The recent violent death of George Floyd in Minneapolis, USA, has re-ignited centuries-old anger over racial injustice both in the USA and elsewhere. His last words - ‘I can’t breathe’ – have become symbolic of the violent oppression of black people which goes back to the days of slavery.
An American problem, then? Perhaps not; two current TV series point elsewhere. Michael Portillo, tired of travelling the world’s railways in rainbow-coloured jackets, has become a soberly-dressed explorer of Britain’s colonial heritage. His C5 series on the British Empire has highlighted the often brutal and racist methods by which, having ruled the waves, Britannia settled and subdued India, much of Africa and eventually – into my lifetime – a quarter of the world’s surface. Portillo’s look at the Caribbean and its importance as the source of slave-produced sugar was shocking; similarly his account of the East India Company’s violent takeover of India.

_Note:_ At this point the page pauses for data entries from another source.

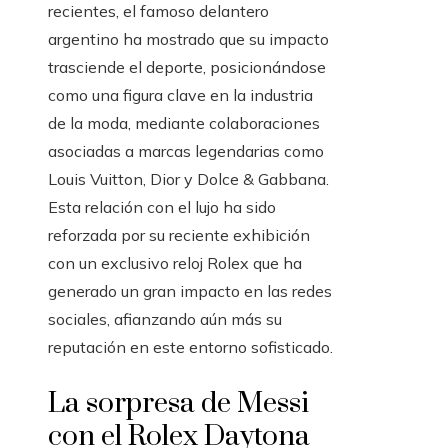
recientes, el famoso delantero
argentino ha mostrado que su impacto
trasciende el deporte, posicionándose
como una figura clave en la industria
de la moda, mediante colaboraciones
asociadas a marcas legendarias como
Louis Vuitton, Dior y Dolce & Gabbana.
Esta relación con el lujo ha sido
reforzada por su reciente exhibición
con un exclusivo reloj Rolex que ha
generado un gran impacto en las redes
sociales, afianzando aún más su
reputación en este entorno sofisticado.
La sorpresa de Messi
con el Rolex Daytona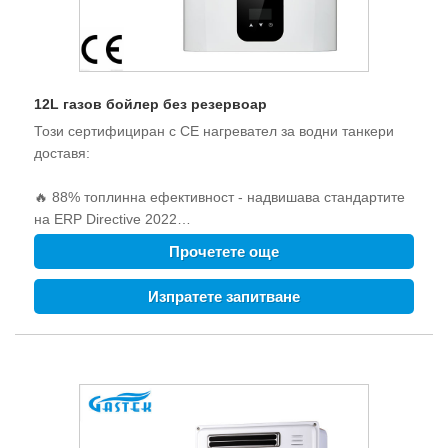
12L газов бойлер без резервоар
Този сертифициран с CE нагревател за водни танкери
доставя:
🔥 88% топлинна ефективност - надвишава стандартите
на ERP Directive 2022
💧 0,01MPA Стартиране - работи в зони с ниско налягане
Прочетете още
на водата
🌡 ± 1 ° C Точност - Интелигентен контрол на
Изпратете запитване
температурата
🍃<56ppm NO emission - environmentally friendly
Перфектно решение за:
Инсталация на нагревателя за газов апартамент
Компактният размер (550 × 350 × 160 мм) пасва на
ограничени пространства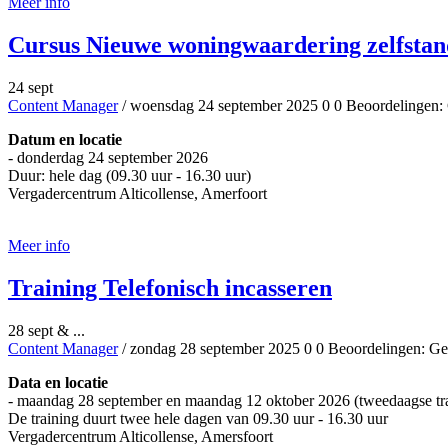
Meer info
Cursus Nieuwe woningwaardering zelfsta
24 sept
Content Manager
/ woensdag 24 september 2025
0
0
Beoordelingen: 
Datum en locatie
- donderdag 24 september 2026
Duur: hele dag (09.30 uur - 16.30 uur)
Vergadercentrum Alticollense, Amerfoort
Aanmelden
Meer info
Training Telefonisch incasseren
28 sept & ...
Content Manager
/ zondag 28 september 2025
0
0
Beoordelingen: Ge
Data en locatie
- maandag 28 september en maandag 12 oktober 2026 (tweedaagse tr
De training duurt twee hele dagen van 09.30 uur - 16.30 uur
Vergadercentrum Alticollense, Amersfoort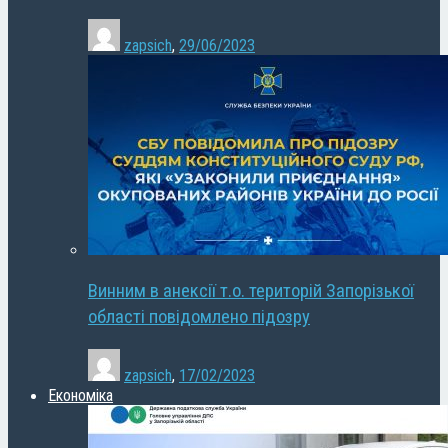
zapsich
,
29/06/2023
Винним в анексії т.о. територій Запорізької
області повідомлено підозру
zapsich
,
17/02/2023
Економіка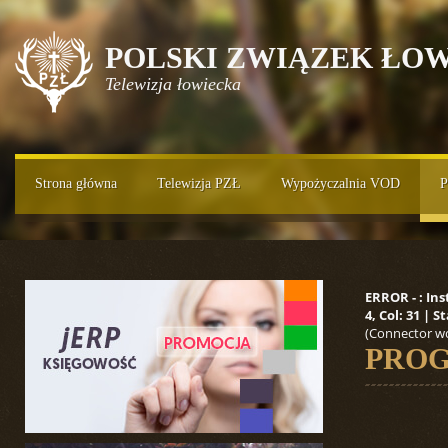
POLSKI ZWIĄZEK ŁOW
Telewizja łowiecka
Strona główna
Telewizja PZŁ
Wypożyczalnia VOD
P
ERROR - : In
4, Col: 31 |
(Connector wo
PROG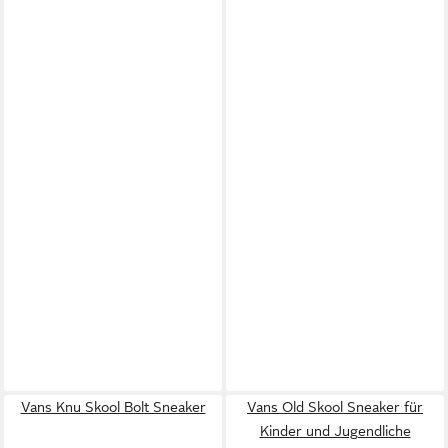
Vans Knu Skool Bolt Sneaker
Vans Old Skool Sneaker für
Kinder und Jugendliche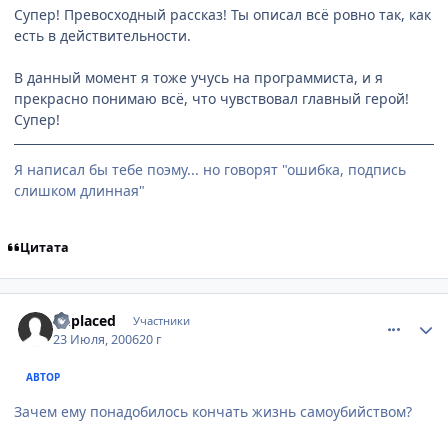
Супер! Превосходный рассказ! Ты описал всё ровно так, как
есть в действительности.
В данный момент я тоже учусь на программиста, и я
прекрасно понимаю всё, что чувствовал главный герой!
Супер!
Я написал бы тебе поэму... но говорят "ошибка, подпись
слишком длинная"
Цитата
comment_1305648
Статистика автора
unplaced
Участники
23 Июля, 2006
20 г
АВТОР
Зачем ему понадобилось кончать жизнь самоубийством?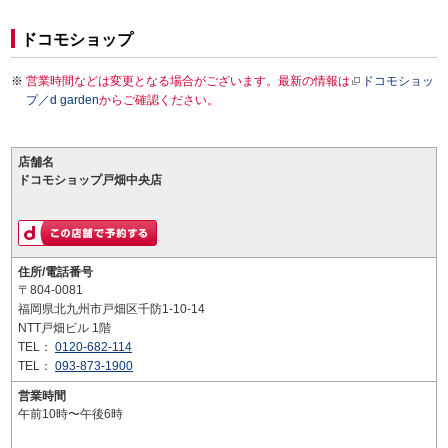
ドコモショップ
営業時間などは変更となる場合がございます。最新の情報は
ドコモショッ
プ／d garden
からご確認ください。
店舗名
ドコモショップ戸畑中央店
住所/電話番号
〒804-0081
福岡県北九州市戸畑区千防1-10-14
NTT戸畑ビル 1階
TEL：
0120-682-114
TEL：
093-873-1900
営業時間
午前10時〜午後6時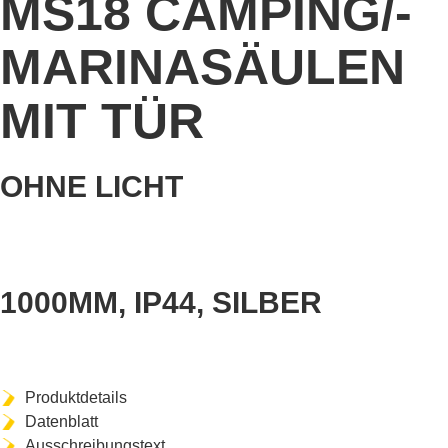
MS18 CAMPING/-
MARINASÄULEN
MIT TÜR
OHNE LICHT
ART-NR. MDH1006101
1000MM, IP44, SILBER
Produktdetails
Datenblatt
Ausschreibungstext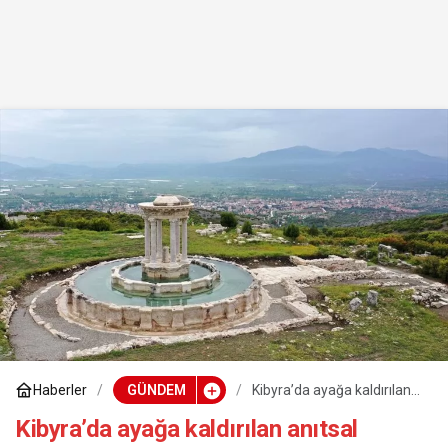
Haberler
GÜNDEM
Kibyra’da ayağa kaldırılan
anıtsal çeşmeden 1300 yıl
sonra su akıyor
Kibyra’da ayağa kaldırılan anıtsal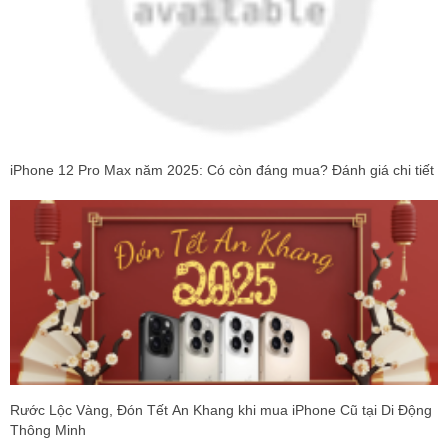
iPhone 12 Pro Max năm 2025: Có còn đáng mua? Đánh giá chi tiết
Rước Lộc Vàng, Đón Tết An Khang khi mua iPhone Cũ tại Di Động
Thông Minh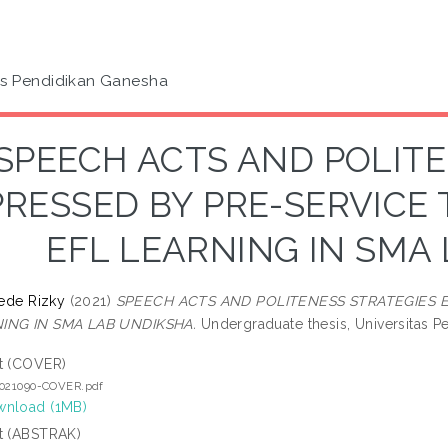
as Pendidikan Ganesha
SPEECH ACTS AND POLITE
PRESSED BY PRE-SERVICE 
EFL LEARNING IN SMA
Gede Rizky
(2021)
SPEECH ACTS AND POLITENESS STRATEGIES E
ING IN SMA LAB UNDIKSHA.
Undergraduate thesis, Universitas P
t (COVER)
2021090-COVER.pdf
nload (1MB)
t (ABSTRAK)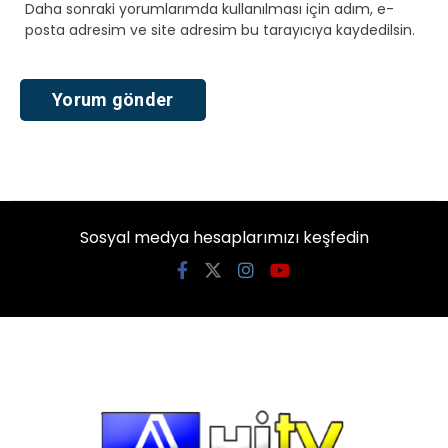
Daha sonraki yorumlarımda kullanılması için adım, e-
posta adresim ve site adresim bu tarayıcıya kaydedilsin.
Sosyal medya hesaplarımızı keşfedin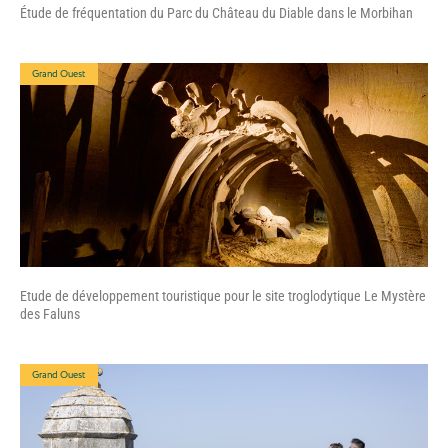
Étude de fréquentation du Parc du Château du Diable dans le Morbihan
Grand Ouest
Etude de développement touristique pour le site troglodytique Le Mystère
des Faluns
Grand Ouest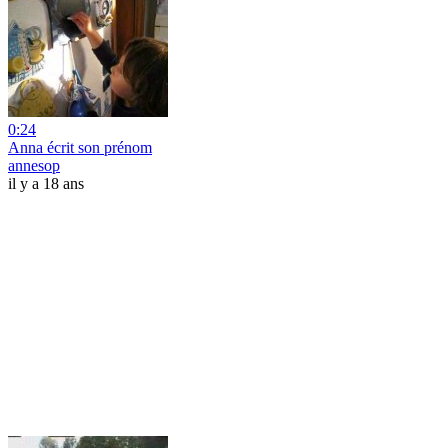
0:24
Anna écrit son prénom
annesop
il y a 18 ans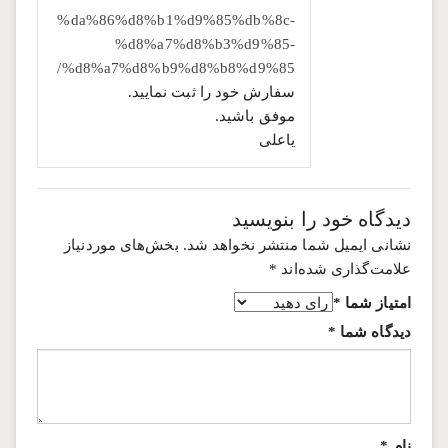
%da%86%d8%b1%d9%85%db%8c-
%d8%a7%d8%b3%d9%85-
%d8%a7%d8%b9%d8%b8%d9%85/
سفارش خود را ثبت نمایید.
موفق باشید.
یاعلی
دیدگاه خود را بنویسید
نشانی ایمیل شما منتشر نخواهد شد.
بخش‌های موردنیاز
علامت‌گذاری شده‌اند
*
امتیاز شما
*
دیدگاه شما
*
نام
*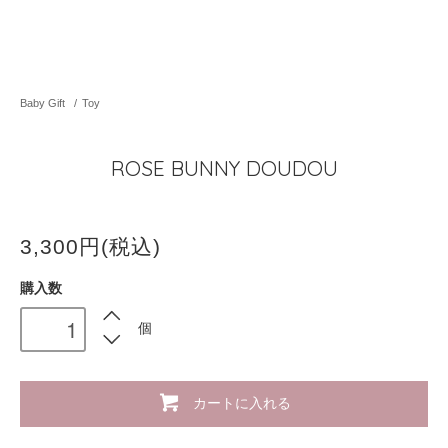
Baby Gift
/
Toy
ROSE BUNNY DOUDOU
3,300円(税込)
購入数
個
カートに入れる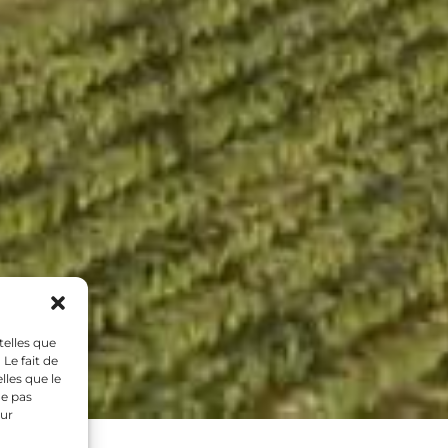
telles que
Le fait de
lles que le
ne pas
sur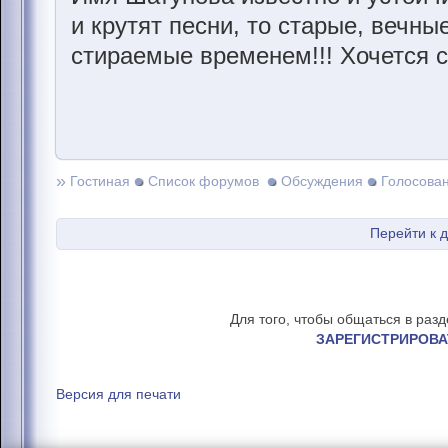
и крутят песни, то старые, вечны
стираемые временем!!! Хочется с
»
Гостиная
Список форумов
Обсуждения
Голосова
Перейти к 
Для того, чтобы общаться в раз
ЗАРЕГИСТРИРОВА
Версия для печати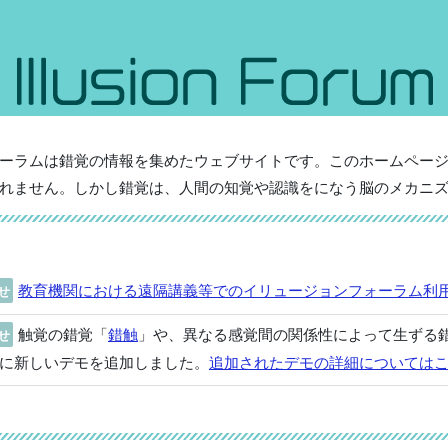
ーラムは錯覚の情報を集めたウェブサイトです。このホームペー
れません。しかし錯覚は、人間の知覚や認識をになう脳のメカニ
教育機関における遠隔講義等でのイリュージョンフォーラム利
せ
触覚の錯覚「
錯触
」や、異なる感覚間の関係性によって生ずる
せ
に新しいデモを追加しました。
追加されたデモの詳細については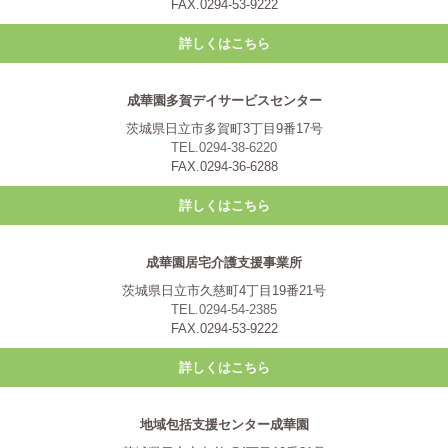
FAX.0294-53-9222
詳しくはこちら
成華園多賀デイサービスセンター
茨城県日立市多賀町3丁目9番17号
TEL.0294-38-6220
FAX.0294-36-6288
詳しくはこちら
成華園居宅介護支援事業所
茨城県日立市久慈町4丁目19番21号
TEL.0294-54-2385
FAX.0294-53-9222
詳しくはこちら
地域包括支援センター成華園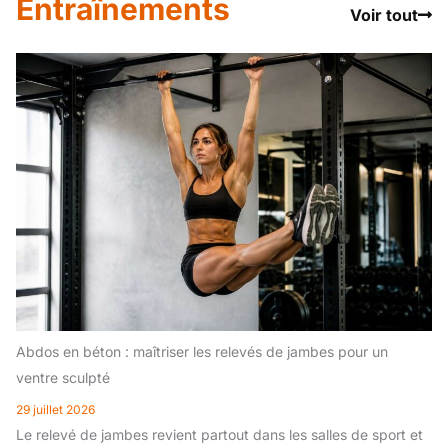
Entraînements
Voir tout
Abdos en béton : maîtriser les relevés de jambes pour un
ventre sculpté
29 juillet 2026
Le relevé de jambes revient partout dans les salles de sport et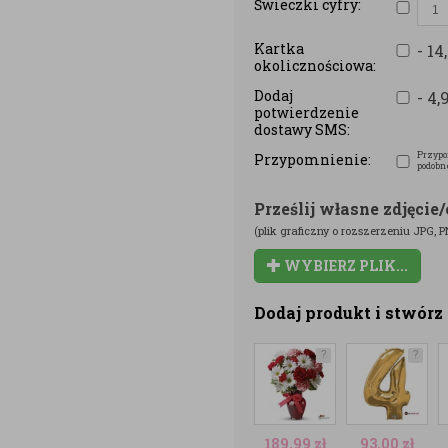
Świeczki cyfry:
Kartka
- 14
okolicznościowa:
Dodaj
- 4,
potwierdzenie
dostawy SMS:
Przypo
Przypomnienie:
podobn
Prześlij własne zdjęcie
(plik graficzny o rozszerzeniu JPG,
WYBIERZ PLIK...
Dodaj produkt i stwór
?
?
189,99
zł
93,00
zł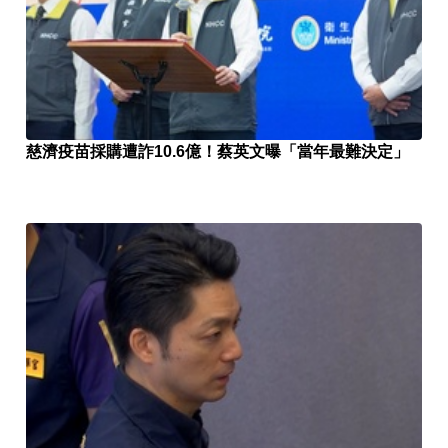
慈濟疫苗採購遭詐10.6億！蔡英文曝「當年最難決定」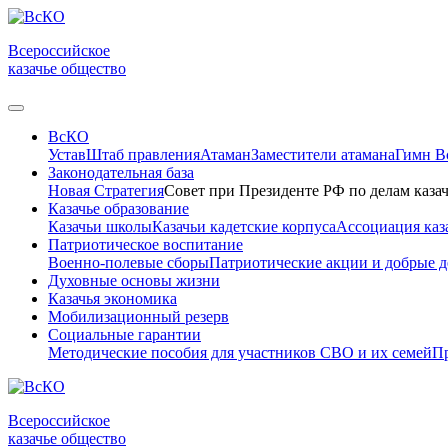
Всероссийское
казачье общество
ВсКО
Устав
Штаб правления
Атаман
Заместители атамана
Гимн 
Законодательная база
Новая Стратегия
Совет при Президенте РФ по делам казач
Казачье образование
Казачьи школы
Казачьи кадетские корпуса
Ассоциация каз
Патриотическое воспитание
Военно-полевые сборы
Патриотические акции и добрые д
Духовные основы жизни
Казачья экономика
Мобилизационный резерв
Социальные гарантии
Методические пособия для участников СВО и их семей
Пр
Всероссийское
казачье общество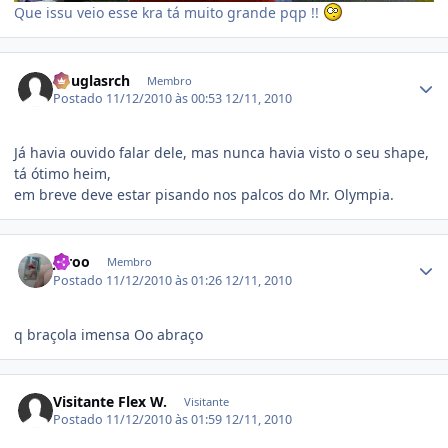
Que issu veio esse kra tá muito grande pqp !!
Estatísticas do autor
douglasrch
Membro
Postado
11/12/2010 às 00:53
12/11, 2010
Já havia ouvido falar dele, mas nunca havia visto o seu shape,
tá ótimo heim,
em breve deve estar pisando nos palcos do Mr. Olympia.
Estatísticas do autor
joroo
Membro
Postado
11/12/2010 às 01:26
12/11, 2010
q braçola imensa Oo abraço
Visitante Flex W.
Visitante
Postado
11/12/2010 às 01:59
12/11, 2010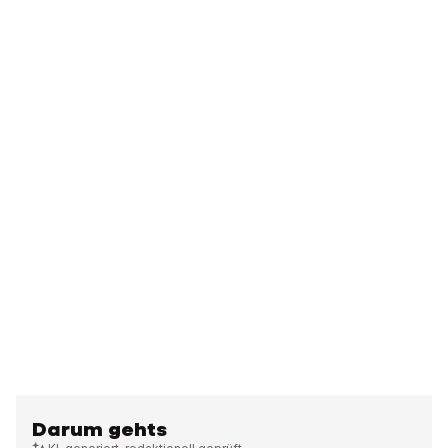
Darum gehts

But a gentler presenter, David Olusago, in BBC2’s ‘A House Through Time’, has quietly illuminated how a modest, C18th Bristol town house built with the proceeds of the slave trade, makes clear that city’s dependence on slaving. No-one told me about that when I studied at the university there many years ago. Only now am I beginning to realise that the racial conflicts of the USA, rooted in racism, can be traced back to our forebears and their involvement in slavery. One prayer alone comes to mind: ‘Lord, have mercy.’